Types of parking notices: Notice to Driver (NtD), Notice to Keeper (NtK), and Notice to Hirer (NtH)

Before looking at the different types of parking notices, it is important to understand two foundational points about private parking enforcement.
First, the law treats the Driver, the Registered Keeper, and the Hirer as separate and distinct legal persons, even though they may sometimes be the same individual in everyday life.

• The Driver is the person who was driving the vehicle at the time.
• The Registered Keeper (usually shortened to Keeper) is the person or organisation recorded by the DVLA as responsible for taxing the vehicle.
• The Hirer is the person who had possession of the vehicle under a hire or lease agreement.

Second, at the point any private parking notice is issued—whether a Notice to Driver (NtD), Notice to Keeper, (NtK) or Notice to Hirer (NtH)—the parking operator does not know the identity of the person who was driving.

Private parking firms do not witness who parks a vehicle. They rely on vehicle registration data, photographs, or automated systems. When a notice is issued, it is done on the basis of the vehicle’s presence, not on personal knowledge of who was driving it.

This distinction is critical. Liability in private parking does not arise because a vehicle is registered to someone. It arises, if at all, only through specific legal mechanisms. Those mechanisms depend heavily on whether the identity of the Driver is known or remains unknown.

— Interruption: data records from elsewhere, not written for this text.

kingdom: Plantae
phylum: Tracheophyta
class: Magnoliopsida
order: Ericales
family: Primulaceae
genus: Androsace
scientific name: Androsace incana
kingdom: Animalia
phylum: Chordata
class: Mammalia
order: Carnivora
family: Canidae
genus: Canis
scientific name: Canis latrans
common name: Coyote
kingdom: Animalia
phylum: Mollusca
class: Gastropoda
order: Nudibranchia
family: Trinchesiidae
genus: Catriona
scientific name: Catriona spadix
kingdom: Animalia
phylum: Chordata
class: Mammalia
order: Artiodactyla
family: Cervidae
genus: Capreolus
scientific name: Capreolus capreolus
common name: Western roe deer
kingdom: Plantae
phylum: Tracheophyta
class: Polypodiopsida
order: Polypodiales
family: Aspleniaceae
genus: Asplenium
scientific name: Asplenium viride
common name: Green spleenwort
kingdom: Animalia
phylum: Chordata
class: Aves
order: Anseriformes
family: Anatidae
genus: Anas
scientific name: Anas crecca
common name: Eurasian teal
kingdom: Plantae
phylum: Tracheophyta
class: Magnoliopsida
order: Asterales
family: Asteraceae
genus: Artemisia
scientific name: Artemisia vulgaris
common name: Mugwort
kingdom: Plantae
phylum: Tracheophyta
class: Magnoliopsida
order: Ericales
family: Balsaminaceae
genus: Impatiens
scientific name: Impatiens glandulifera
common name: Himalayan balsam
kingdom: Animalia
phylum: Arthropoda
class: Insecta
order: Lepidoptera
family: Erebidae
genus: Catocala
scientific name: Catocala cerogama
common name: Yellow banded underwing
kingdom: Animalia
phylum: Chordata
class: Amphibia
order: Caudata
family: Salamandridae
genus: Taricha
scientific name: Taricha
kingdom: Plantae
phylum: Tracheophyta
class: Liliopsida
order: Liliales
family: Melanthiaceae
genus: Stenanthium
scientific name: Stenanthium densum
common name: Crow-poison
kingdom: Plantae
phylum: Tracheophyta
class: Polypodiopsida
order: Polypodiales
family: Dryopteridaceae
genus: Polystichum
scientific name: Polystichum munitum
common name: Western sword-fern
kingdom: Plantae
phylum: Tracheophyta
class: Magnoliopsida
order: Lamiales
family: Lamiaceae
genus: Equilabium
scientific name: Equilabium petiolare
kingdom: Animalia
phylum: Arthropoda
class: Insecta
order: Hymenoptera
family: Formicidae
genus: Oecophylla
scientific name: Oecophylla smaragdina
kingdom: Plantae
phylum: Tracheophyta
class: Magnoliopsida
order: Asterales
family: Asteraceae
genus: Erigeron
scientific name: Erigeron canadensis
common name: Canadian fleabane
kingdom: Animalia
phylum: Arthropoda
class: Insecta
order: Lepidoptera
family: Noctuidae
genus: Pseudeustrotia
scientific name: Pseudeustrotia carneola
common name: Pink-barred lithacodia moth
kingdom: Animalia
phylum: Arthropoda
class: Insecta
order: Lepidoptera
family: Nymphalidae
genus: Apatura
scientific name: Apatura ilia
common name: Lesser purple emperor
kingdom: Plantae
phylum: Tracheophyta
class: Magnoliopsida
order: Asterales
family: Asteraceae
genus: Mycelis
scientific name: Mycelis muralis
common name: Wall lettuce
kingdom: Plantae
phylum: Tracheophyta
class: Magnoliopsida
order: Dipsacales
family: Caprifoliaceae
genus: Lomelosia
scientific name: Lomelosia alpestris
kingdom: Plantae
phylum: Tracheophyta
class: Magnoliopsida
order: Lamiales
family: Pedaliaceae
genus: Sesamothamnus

For this reason, the information provided by the recipient of a parking notice can materially affect who, if anyone, a parking operator may lawfully pursue. How liability can shift between Driver, Keeper, and Hirer is governed by statute and contract law, and is addressed in later articles.

With that context in mind, private parking enforcement usually involves one of three types of notice. Although they are often loosely referred to as “parking tickets”, each serves a different function and engages different legal considerations.

Private parking enforcement commonly involves three distinct forms of notice. Although they are often conflated in correspondence and by recipients, each serves a different legal purpose and engages different potential routes to liability.

A Notice to Driver (NtD) is the notice placed on a vehicle at the time of the alleged parking event. Its purpose is straightforward: it tells the Driver that the operator claims the parking terms were breached. An NtD is directed at the Driver only. At this stage, the parking company is not alleging that the Keeper or Hirer owes anything. An NtD does not, by itself, create liability for anyone other than the Driver.

A Notice to Keeper (NtK) is sent to the Keeper of the vehicle. This may happen because no NtD was placed on the vehicle, or because the operator is attempting to pursue payment from the Keeper instead of the Driver. Although an NtK may claim that the Keeper is liable, this is only possible in limited circumstances set out in statute. If those conditions are not met, the NtK does not transfer liability. In practical terms, it is no more than a demand for payment combined with a request to identify the Driver.

A Notice to Hirer (NtH) applies where the vehicle was hired or leased. In these cases, the Registered Keeper is usually a hire or leasing company. The NtH is the mechanism a parking operator uses to try to pursue the Hirer instead. As with a Notice to Keeper, liability does not arise automatically. The operator must meet strict legal requirements and provide specific supporting documents before any liability can lawfully be transferred to the Hirer.

These notices are not interchangeable. Each is aimed at a different legal role and only operates within defined limits. What matters is not the label used by the parking company, but whether the notice has been issued to the correct person, in the correct capacity, and in circumstances where the law allows liability to be asserted.

It is also important not to confuse these private parking notices with statutory penalty notices issued by councils or other public authorities. Similar wording and acronyms are often used deliberately, but a private parking notice is not a fine and does not carry automatic enforcement powers.

The purpose of this article is to help the reader identify what type of notice they have received and to understand what that notice can, and cannot, do as a matter of law. Whether a particular notice is valid, compliant, or enforceable is dealt with elsewhere.